Nel 1971 vennero recapitate delle lettere anonime ai Gasparri e al Procuratore Generale della Corte d’Appello di Roma. Nella missiva indirizzata ai datori di lavoro di Antonietta si leggeva che la loro domestica era morta per emorragia in seguito a un aborto e successivamente era stata trasportata sulla riva del lago e lì decapitata.
Nell’altra, più precisa nei dettagli, si faceva il nome del presunto omicida, un certo Antonio, pilota delle linee aeree civili a capo di una banda di contrabbandieri, che era già sposato e che Antonietta Longo minacciava; la prova, secondo l’anonimo autore, era data proprio dalle numerose ferite al ventre della donna, per cancellare le tracce dell’asportazione delle ovaie, subita durante l’aborto. L’autore della lettera aggiunse anche che, per evitarne l’identificazione, l’assassino aveva decapitato la donna, disciolto la testa nell’acido e poi abbandonato il resto del corpo in un anfratto del lago.
Anche queste parole si persero nell’aria come quelle di tante altre supposizioni.
Nel 1987 un pescatore trovò un teschio umano nel lago.
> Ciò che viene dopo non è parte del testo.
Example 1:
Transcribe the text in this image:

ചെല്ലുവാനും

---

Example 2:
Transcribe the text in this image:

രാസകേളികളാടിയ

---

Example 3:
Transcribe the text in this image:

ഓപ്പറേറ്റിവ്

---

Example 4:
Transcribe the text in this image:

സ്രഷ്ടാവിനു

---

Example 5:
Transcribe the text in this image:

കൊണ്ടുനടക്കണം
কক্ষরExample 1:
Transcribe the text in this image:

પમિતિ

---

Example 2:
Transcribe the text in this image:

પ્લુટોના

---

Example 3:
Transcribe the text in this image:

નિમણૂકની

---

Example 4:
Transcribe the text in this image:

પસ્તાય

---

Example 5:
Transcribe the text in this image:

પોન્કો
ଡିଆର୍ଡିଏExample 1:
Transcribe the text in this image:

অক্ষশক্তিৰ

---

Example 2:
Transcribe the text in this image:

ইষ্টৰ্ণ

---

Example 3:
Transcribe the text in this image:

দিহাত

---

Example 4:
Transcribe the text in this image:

Il pensiero, dopo 32 anni, fu che quella testa potesse essere quella mai ritrovata di Antonietta Longo, ma le analisi appurano che quel teschio apparteneva a un uomo, e non alla decapitata del lago.
Un delitto inspiegabile e misterioso quello di Antonietta Longo che fu uno dei casi di cronaca nera più seguiti degli anni Cinquanta, decade già segnata dal celeberrimo delitto Montesi e del caso Fenaroli, altre vicende che passeranno alla storia della Criminologia Italiana.
Le spoglie di Antonietta riposano nel cimitero della natia Mascalucia ancora in attesa della verità sulla sua morte.
Una curiosità: l’orecchino e l’orologio di Antonietta Longo sono conservati al Museo Criminologico di Roma.